[Supplied records]
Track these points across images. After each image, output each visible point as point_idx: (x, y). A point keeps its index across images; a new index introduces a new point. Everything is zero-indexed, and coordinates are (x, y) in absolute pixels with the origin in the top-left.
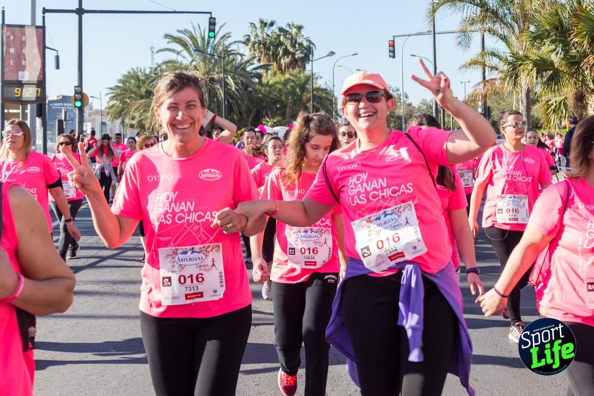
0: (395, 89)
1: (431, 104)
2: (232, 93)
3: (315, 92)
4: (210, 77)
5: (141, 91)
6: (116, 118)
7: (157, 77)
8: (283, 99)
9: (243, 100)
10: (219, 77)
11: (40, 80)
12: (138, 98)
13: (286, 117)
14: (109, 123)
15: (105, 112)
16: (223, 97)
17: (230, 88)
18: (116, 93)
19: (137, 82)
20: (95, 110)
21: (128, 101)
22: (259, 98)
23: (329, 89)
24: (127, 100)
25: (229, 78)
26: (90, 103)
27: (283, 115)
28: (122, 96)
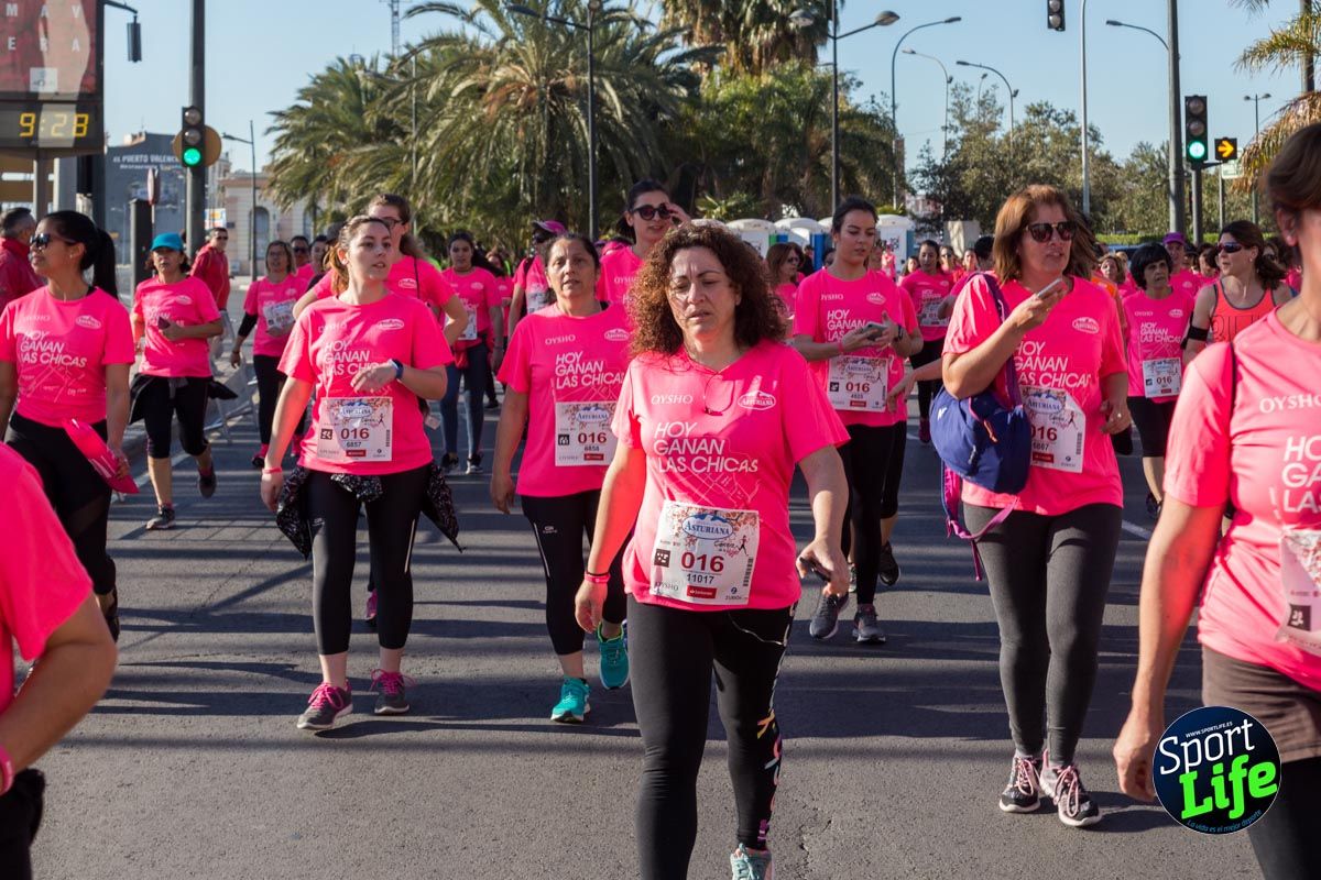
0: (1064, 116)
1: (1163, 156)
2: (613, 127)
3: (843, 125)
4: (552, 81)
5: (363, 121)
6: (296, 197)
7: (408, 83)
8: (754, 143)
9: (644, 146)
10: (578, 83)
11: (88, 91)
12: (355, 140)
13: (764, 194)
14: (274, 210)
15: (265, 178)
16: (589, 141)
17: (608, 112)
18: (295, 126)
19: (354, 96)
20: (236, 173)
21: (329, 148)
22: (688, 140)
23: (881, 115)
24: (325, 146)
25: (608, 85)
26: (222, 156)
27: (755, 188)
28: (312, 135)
[/Supplied records]
## Instructions for the task
The lines to extract from the data above begin with the line containing "5: (141, 91)" and end with the line containing "27: (283, 115)". Extract them exactly, including both.

## Worked solution
5: (141, 91)
6: (116, 118)
7: (157, 77)
8: (283, 99)
9: (243, 100)
10: (219, 77)
11: (40, 80)
12: (138, 98)
13: (286, 117)
14: (109, 123)
15: (105, 112)
16: (223, 97)
17: (230, 88)
18: (116, 93)
19: (137, 82)
20: (95, 110)
21: (128, 101)
22: (259, 98)
23: (329, 89)
24: (127, 100)
25: (229, 78)
26: (90, 103)
27: (283, 115)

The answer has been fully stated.